LZ4 v1.10.0 introduces major updates, integrating 600+ commits that significantly enhance its capabilities. This version brings multithreading support to the forefront, harnessing modern multi-core processors to accelerate both compression and decompression processing. It's a good upgrade for users looking to optimize performance in high-throughput environments.

Multithreading support

The most visible upgrade of this version is likely Multithreading support. While LZ4 has historically been recognized for its high-speed compression, the demand for even faster throughput has grown, particularly with the advent of nvme storage technologies that allow for multi-GB/s throughput.
Multithreading is particularly beneficial for High Compression modes, which now perform dramatically faster. The following benchmark table showcases the performance improvements:

source cpu os level v1.9.4 v1.10.0 Improvement
silesia.tar 7840HS Win11 12 13.4 sec 1.8 sec x7.4
silesia.tar M1 Pro macos 12 16.6 sec 2.55 sec x6.5
silesia.tar i7-9700k linux 12 16.2 sec 3.05 sec x5.4
enwik9 7840HS Win11 9 20.8 sec 2.6 sec x8.0
enwik9 M1 Pro macos 9 22.1 sec 2.95 sec x7.4
enwik9 i7-9700k linux 9 22.9 sec 4.05 sec x5.7

Multithreading is less critical for decompression, as modern nvme drives can still be saturated with a single decompression thread.
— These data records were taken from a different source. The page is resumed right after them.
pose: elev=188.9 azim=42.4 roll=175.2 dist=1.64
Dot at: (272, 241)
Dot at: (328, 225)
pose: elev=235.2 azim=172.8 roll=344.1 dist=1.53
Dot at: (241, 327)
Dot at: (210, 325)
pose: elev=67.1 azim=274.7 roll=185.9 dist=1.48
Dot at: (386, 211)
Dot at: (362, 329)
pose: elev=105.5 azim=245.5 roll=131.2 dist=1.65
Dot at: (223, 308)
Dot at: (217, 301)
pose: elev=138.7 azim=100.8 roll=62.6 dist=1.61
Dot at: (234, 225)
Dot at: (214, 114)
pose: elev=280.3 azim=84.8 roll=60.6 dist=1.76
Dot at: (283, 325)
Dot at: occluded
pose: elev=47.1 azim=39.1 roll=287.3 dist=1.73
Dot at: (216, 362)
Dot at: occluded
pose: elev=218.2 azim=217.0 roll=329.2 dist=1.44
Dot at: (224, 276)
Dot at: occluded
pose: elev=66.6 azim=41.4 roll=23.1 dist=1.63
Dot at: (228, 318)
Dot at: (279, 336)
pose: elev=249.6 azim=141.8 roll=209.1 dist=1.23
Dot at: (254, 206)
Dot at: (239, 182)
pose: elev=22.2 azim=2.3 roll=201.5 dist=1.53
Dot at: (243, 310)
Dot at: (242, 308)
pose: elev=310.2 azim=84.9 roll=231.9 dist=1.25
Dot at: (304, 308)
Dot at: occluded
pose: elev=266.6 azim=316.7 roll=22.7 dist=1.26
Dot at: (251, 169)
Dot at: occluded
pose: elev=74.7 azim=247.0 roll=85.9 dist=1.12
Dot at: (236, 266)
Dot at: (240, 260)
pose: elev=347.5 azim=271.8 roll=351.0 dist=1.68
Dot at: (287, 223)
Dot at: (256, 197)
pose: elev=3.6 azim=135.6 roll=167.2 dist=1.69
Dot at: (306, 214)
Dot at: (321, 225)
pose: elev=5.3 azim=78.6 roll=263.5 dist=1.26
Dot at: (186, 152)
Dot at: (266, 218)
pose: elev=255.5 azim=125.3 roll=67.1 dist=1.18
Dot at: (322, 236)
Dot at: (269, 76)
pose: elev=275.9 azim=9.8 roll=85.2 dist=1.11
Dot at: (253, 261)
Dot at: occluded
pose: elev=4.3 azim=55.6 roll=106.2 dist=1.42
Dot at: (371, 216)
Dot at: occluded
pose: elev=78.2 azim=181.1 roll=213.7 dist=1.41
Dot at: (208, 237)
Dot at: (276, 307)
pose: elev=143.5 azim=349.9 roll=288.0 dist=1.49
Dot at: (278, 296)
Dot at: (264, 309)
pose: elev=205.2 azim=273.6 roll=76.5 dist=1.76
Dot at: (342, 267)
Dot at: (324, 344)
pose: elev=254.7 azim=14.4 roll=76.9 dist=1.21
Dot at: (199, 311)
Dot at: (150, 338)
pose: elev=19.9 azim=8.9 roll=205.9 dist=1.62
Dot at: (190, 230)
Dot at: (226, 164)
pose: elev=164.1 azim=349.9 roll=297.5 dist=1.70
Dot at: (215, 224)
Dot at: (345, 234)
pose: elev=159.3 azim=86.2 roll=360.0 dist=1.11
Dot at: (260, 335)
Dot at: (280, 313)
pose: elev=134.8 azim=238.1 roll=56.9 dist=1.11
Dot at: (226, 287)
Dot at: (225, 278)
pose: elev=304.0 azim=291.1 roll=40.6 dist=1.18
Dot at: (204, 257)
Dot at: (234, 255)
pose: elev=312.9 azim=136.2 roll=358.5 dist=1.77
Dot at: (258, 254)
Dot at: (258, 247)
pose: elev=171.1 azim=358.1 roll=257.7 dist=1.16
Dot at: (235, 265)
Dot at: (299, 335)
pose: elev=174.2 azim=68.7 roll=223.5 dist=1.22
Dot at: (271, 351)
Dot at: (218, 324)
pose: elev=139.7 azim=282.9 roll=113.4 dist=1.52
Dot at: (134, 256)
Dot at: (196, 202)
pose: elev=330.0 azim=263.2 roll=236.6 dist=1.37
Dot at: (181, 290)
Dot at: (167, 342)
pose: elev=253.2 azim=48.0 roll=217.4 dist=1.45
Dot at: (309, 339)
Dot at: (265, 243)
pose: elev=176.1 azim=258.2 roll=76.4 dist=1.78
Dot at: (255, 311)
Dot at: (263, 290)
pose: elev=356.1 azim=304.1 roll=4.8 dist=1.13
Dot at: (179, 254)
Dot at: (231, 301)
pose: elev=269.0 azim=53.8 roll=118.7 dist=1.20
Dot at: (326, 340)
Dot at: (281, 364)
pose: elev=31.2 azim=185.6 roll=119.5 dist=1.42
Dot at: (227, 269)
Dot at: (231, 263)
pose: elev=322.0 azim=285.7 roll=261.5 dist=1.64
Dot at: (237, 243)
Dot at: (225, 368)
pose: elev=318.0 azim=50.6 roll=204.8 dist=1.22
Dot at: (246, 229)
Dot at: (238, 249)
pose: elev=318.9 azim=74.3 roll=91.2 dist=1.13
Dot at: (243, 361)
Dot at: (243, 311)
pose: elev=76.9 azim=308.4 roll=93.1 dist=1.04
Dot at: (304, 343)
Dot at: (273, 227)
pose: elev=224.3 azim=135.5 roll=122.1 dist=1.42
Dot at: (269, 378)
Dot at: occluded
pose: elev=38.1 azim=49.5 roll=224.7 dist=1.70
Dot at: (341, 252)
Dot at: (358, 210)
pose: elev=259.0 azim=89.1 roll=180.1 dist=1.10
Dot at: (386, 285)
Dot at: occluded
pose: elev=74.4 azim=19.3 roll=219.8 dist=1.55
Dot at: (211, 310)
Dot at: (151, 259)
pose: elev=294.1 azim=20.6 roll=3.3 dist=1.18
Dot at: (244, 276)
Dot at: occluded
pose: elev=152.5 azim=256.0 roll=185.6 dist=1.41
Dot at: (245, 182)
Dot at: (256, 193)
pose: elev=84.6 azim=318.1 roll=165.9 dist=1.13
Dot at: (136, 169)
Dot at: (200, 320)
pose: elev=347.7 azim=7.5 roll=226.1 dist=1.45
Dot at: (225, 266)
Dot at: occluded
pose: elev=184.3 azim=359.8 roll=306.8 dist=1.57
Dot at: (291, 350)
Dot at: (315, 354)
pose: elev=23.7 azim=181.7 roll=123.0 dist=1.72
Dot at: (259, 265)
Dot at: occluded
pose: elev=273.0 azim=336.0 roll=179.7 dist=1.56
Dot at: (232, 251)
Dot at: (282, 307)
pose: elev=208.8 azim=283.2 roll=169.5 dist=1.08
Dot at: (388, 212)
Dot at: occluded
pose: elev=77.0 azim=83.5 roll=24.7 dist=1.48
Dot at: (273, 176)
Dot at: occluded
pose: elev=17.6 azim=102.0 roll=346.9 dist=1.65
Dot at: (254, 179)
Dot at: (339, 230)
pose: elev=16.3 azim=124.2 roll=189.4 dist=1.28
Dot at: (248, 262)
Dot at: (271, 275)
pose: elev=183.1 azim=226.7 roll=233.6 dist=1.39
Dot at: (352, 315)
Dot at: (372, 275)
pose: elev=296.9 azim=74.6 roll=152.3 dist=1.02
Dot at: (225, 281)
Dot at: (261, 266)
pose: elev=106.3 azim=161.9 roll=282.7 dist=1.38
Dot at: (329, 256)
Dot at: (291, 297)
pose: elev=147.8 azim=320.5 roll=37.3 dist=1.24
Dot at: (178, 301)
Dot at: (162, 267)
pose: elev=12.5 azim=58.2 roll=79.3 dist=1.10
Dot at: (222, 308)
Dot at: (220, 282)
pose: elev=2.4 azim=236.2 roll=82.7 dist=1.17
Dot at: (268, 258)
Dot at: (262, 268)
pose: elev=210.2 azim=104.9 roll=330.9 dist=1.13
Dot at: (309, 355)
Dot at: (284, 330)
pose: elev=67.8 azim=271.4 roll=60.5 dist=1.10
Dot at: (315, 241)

Nonetheless, the new version enhances performance by overlapping I/O operations with decompression processes.
Tested on a x64 linux platform, decompressing a 5 GB text file locally takes 5 seconds with v1.9.4;
this is reduced to 3 seconds in v1.10.0, corresponding to > +60% performance improvement.

Official support for dictionary compression (and decompression)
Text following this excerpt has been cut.